Virus Outbreak-Robot Cooks

A technician makes an adjustment to a robot at Miso Robotics’ White Castle test kitchen in Pasadena, Calif. Robots that can flip burgers, make salads and even bake bread are in growing demand as virus-wary kitchens try to put some distance between workers and customers.

HAYWARD, California (AP) — Robots that can cook — from flipping burgers to baking bread — are in growing demand as virus-wary kitchens try to put some distance between workers and customers.

Starting this fall, the White Castle burger chain will test a robot arm that can cook french fries and other foods. The robot, dubbed Flippy, is made by Pasadena, California-based Miso Robotics.

White Castle and Miso have been discussing a partnership for about a year. Those talks accelerated when COVID-19 struck, said White Castle Vice President Jamie Richardson.

Richardson said the robot can free up employees for other tasks like disinfecting tables or handling the rising number of delivery orders. A touch-free environment that minimizes contact is also increasingly important to customers, he said.

“The world’s just reshaped in terms of thoughts around food safety,” Richardson said.

Flippy currently costs $30,000, with a $1,500 monthly service fee. By the middle of next year, Miso hopes to offer the robot for free but charge a higher monthly fee.

Robot food service was a trend even before the coronavirus pandemic, as hospitals, campus cafeterias and others tried to meet demand for fresh, customized options 24 hours a day while keeping labor costs in check. Robot chefs appeared at places like Creator, a burger restaurant in San Francisco, and Dal.komm Coffee outlets in South Korea.

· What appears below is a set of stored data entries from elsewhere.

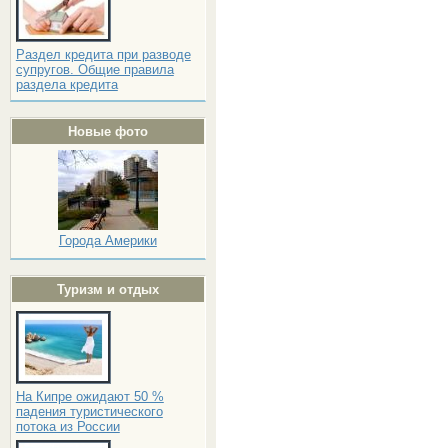
Раздел кредита при разводе
супругов. Общие правила
раздела кредита
Новые фото
Города Америки
Туризм и отдых
На Кипре ожидают 50 %
падения туристического
потока из России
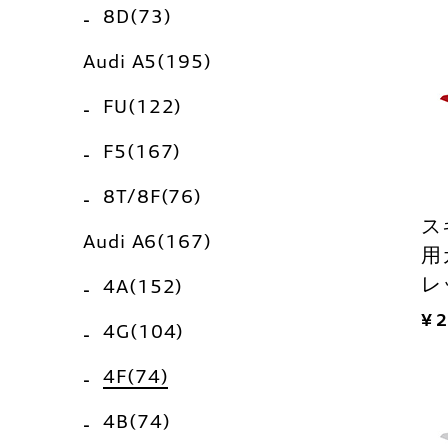
8D(73)
Audi A5(195)
FU(122)
F5(167)
8T/8F(76)
ス
Audi A6(167)
用
レ
4A(152)
¥ 
4G(104)
4F(74)
4B(74)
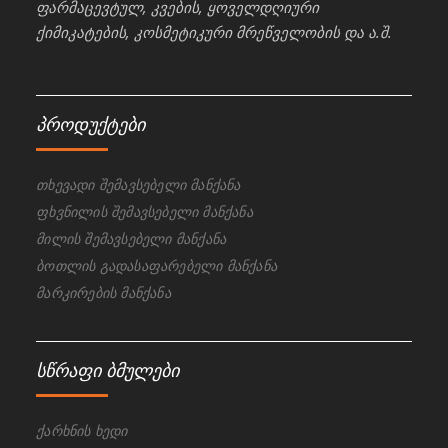
ფარმაცევტულ, კვების, ყოველდღიური
ქიმიკატების, კოსმეტიკური მრეწველობის და ა.შ.
პროდუქტები
თხევადი შემავსებელი მანქანა
ფხვნილის შემავსებელი მანქანა
მილის შემავსებელი მანქანა
ბოთლის გადასაფარებელი მანქანა
მარკირების მანქანა
სწრაფი ბმულები
ქარხნის ხედი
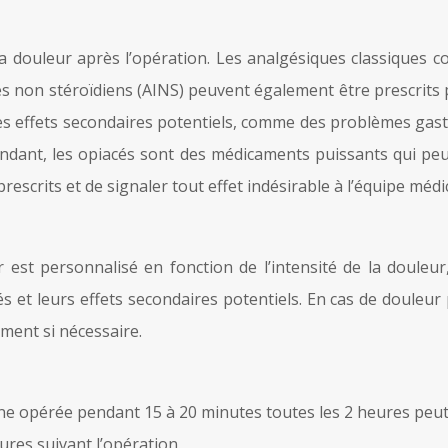
 douleur après l’opération. Les analgésiques classiques c
 non stéroïdiens (AINS) peuvent également être prescrits po
 effets secondaires potentiels, comme des problèmes gastr
pendant, les opiacés sont des médicaments puissants qui pe
rescrits et de signaler tout effet indésirable à l’équipe médi
st personnalisé en fonction de l’intensité de la douleur,
et leurs effets secondaires potentiels. En cas de douleur pe
ement si nécessaire.
e opérée pendant 15 à 20 minutes toutes les 2 heures peut a
ures suivant l’opération.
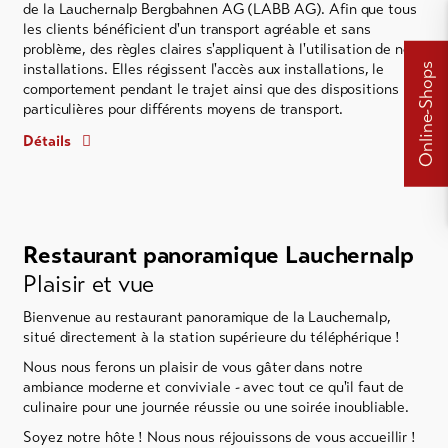
de la Lauchernalp Bergbahnen AG (LABB AG). Afin que tous
les clients bénéficient d'un transport agréable et sans
problème, des règles claires s'appliquent à l'utilisation de nos
installations. Elles régissent l'accès aux installations, le
Online-Shops
comportement pendant le trajet ainsi que des dispositions
particulières pour différents moyens de transport.
Détails
Restaurant panoramique Lauchernalp
Plaisir et vue
Bienvenue au restaurant panoramique de la Lauchernalp,
situé directement à la station supérieure du téléphérique !
Nous nous ferons un plaisir de vous gâter dans notre
ambiance moderne et conviviale - avec tout ce qu'il faut de
culinaire pour une journée réussie ou une soirée inoubliable.
Soyez notre hôte ! Nous nous réjouissons de vous accueillir !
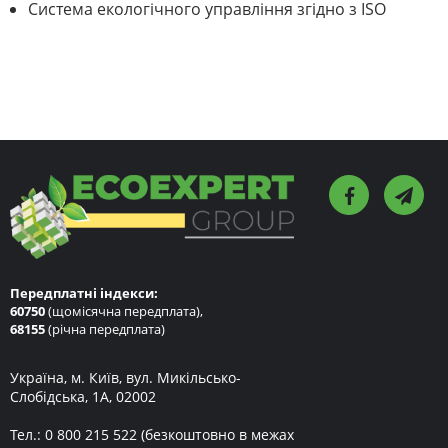
Система екологічного управління згідно з ISO
Передплатні індекси:
60750
(щомісячна передплата),
68155
(річна передплата)
Україна, м. Київ, вул. Микільсько-
Слобідська, 1А, 02002
Тел.:
0 800 215 522
(безкоштовно в межах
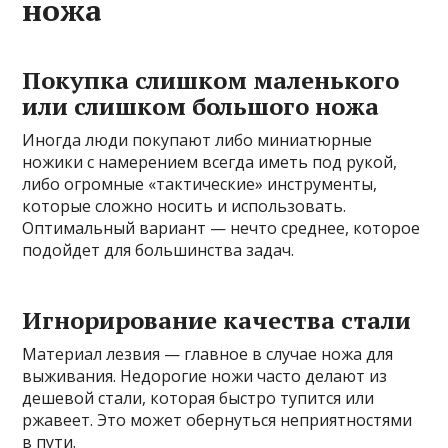
ножа
Покупка слишком маленького
или слишком большого ножа
Иногда люди покупают либо миниатюрные
ножики с намерением всегда иметь под рукой,
либо огромные «тактические» инструменты,
которые сложно носить и использовать.
Оптимальный вариант — нечто среднее, которое
подойдет для большинства задач.
Игнорирование качества стали
Материал лезвия — главное в случае ножа для
выживания. Недорогие ножи часто делают из
дешевой стали, которая быстро тупится или
ржавеет. Это может обернуться неприятностями
в пути.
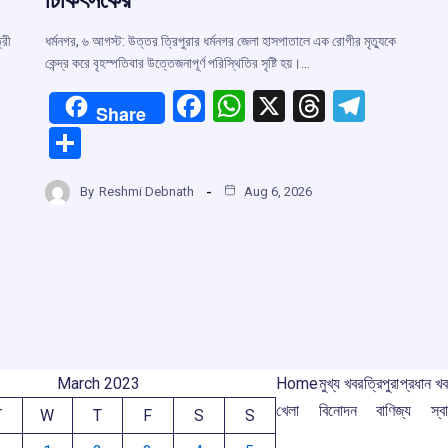
্রী
ধর্মনগর, ৬ আগস্ট: উত্তর ত্রিপুরার ধর্মনগর জেলা হাসপাতালে এক রোগীর মৃত্যুকে
কেন্দ্র করে বৃহস্পতিবার উত্তেজনাপূর্ণ পরিস্থিতির সৃষ্টি হয়।…
F
W
X
T
T
Share
a
h
hr
el
S
ce
at
e
e
h
r
b
s
a
gr
By
Reshmi Debnath
Aug 6, 2026
ar
o
A
d
a
e
m
o
p
s
m
k
p
March 2023
Home
মুখ্য খবর
ত্রিপুরা
প্রধান খ
খেলা
বিনোদন
বাণিজ্য
স্বা
T
W
T
F
S
S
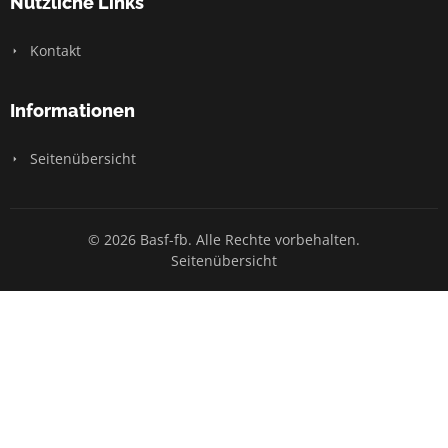
Nützliche Links
Kontakt
Informationen
Seitenübersicht
© 2026 Basf-fb. Alle Rechte vorbehalten.
Seitenübersicht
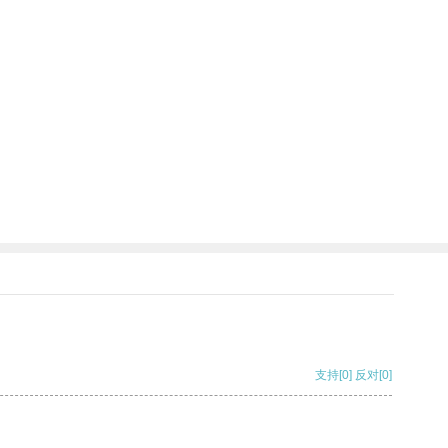
支持
[0]
反对
[0]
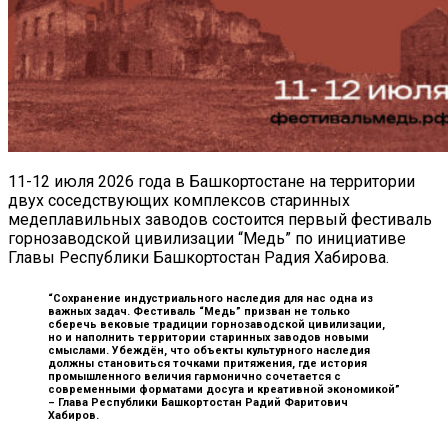
11-12 июля 2026 года в Башкортостане на территории
двух соседствующих комплексов старинных
медеплавильных заводов состоится первый фестиваль
горнозаводской цивилизации “Медь” по инициативе
Главы Республики Башкортостан Радия Хабирова.
“Сохранение индустриального наследия для нас одна из
важных задач. Фестиваль “Медь” призван не только
сберечь вековые традиции горнозаводской цивилизации,
но и наполнить территории старинных заводов новыми
смыслами. Убеждён, что объекты культурного наследия
должны становиться точками притяжения, где история
промышленного величия гармонично сочетается с
современными форматами досуга и креативной экономикой”
–
Глава Республики Башкортостан Радий Фаритович
Хабиров.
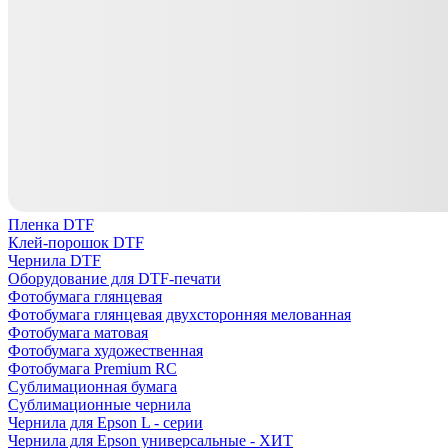
Пленка DTF
Клей-порошок DTF
Чернила DTF
Оборудование для DTF-печати
Фотобумага глянцевая
Фотобумага глянцевая двухсторонняя мелованная
Фотобумага матовая
Фотобумага художественная
Фотобумага Premium RC
Сублимационная бумага
Сублимационные чернила
Чернила для Epson L - серии
Чернила для Epson универсальные - ХИТ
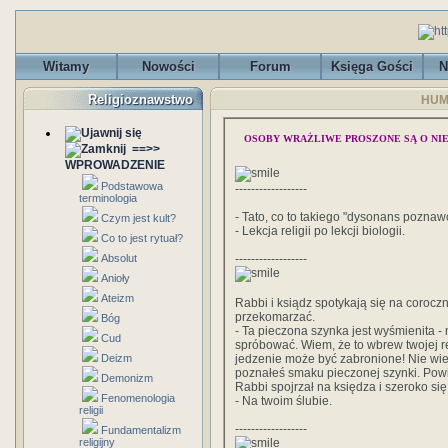
Witamy
Nowości
Forum
Księga Gości
N
Religioznawstwo
HUM
OSOBY WRAŻLIWE PROSZONE SĄ O NI
==>>
WPROWADZENIE
Podstawowa
------------------
terminologia
- Tato, co to takiego "dysonans poznaw
Czym jest kult?
- Lekcja religii po lekcji biologii.
Co to jest rytuał?
Absolut
------------------
Anioły
Ateizm
Rabbi i ksiądz spotykają się na corocz
przekomarzać.
Bóg
- Ta pieczona szynka jest wyśmienita 
Cud
spróbować. Wiem, że to wbrew twojej re
Deizm
jedzenie może być zabronione! Nie wiesz
poznałeś smaku pieczonej szynki. Powie
Demonizm
Rabbi spojrzał na księdza i szeroko si
Fenomenologia
- Na twoim ślubie.
religii
------------------
Fundamentalizm
religijny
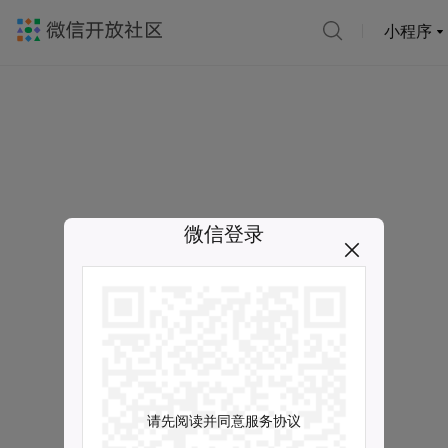
小程序
微信登录
请先阅读并同意服务协议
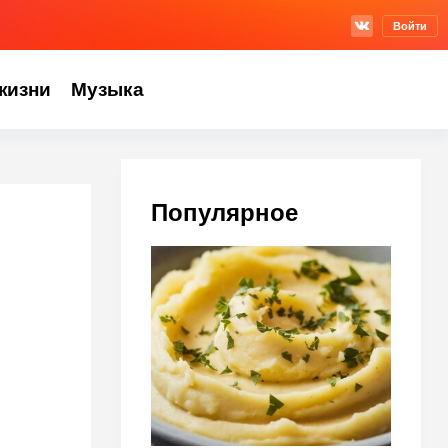
Войти
жизни
Музыка
Популярное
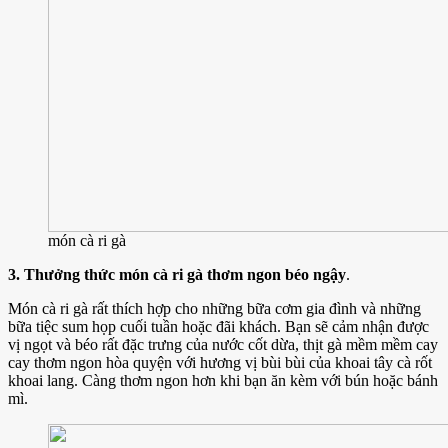
món cà ri gà
3. Thưởng thức món cà ri gà thơm ngon béo ngậy
.
Món cà ri gà rất thích hợp cho những bữa cơm gia đình và những
bữa tiệc sum họp cuối tuần hoặc đãi khách. Bạn sẽ cảm nhận được
vị ngọt và béo rất đặc trưng của nước cốt dừa, thịt gà mềm mềm cay
cay thơm ngon hòa quyện với hương vị bùi bùi của khoai tây cà rốt
khoai lang. Càng thơm ngon hơn khi bạn ăn kèm với bún hoặc bánh
mì.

Now, some say, robots may shift from being a novelty to a necessity. The U.S. Centers for Disease Control says the risk of getting COVID-19 from handling or consuming food outside the home is low. Still, there have been numerous outbreaks among restaurant employees and patrons.

“I expect in the next two years you will see pretty significant robotic adoption in the food space because of COVID,” said Vipin Jain, the co-founder and CEO of Blendid, a Silicon Valley startup.

Blendid sells a robot kiosk that makes a variety of fresh smoothies. Customers can order from a smartphone app and tweak the recipe if they want more kale or less ginger, for example.

Only a handful are now operating around San Francisco, but since the pandemic began, Blendid has started contract discussions with hospitals, corporations, shopping malls and groceries.

“What used to be forward-thinking — last year, pre-COVID — has become current thinking,” Jain said.

Robot cooks haven’t always been successful. Spyce, a Boston restaurant with a robot-run kitchen, closed in November to retool its menu. Zume, a Silicon Valley startup that made pizzas with robots, shut down its pizza business in January. It’s now making face masks and biodegradable takeout containers.

Max Elder, research director of the Food Futures Lab at the Palo Alto, California-based Institute for the Future, is skeptical about the future of food prep robots once the pandemic has eased.

“Food is so personal, and it needs to involve humans,” he said.

Elder is also concerned that focusing on automating food preparation during the pandemic will shift attention from other problems in the food system, like outbreaks among meat industry workers or produce pickers.

“We can’t automate our way out of the pandemic because the pandemic affects much more than what can be automated,” Elder said.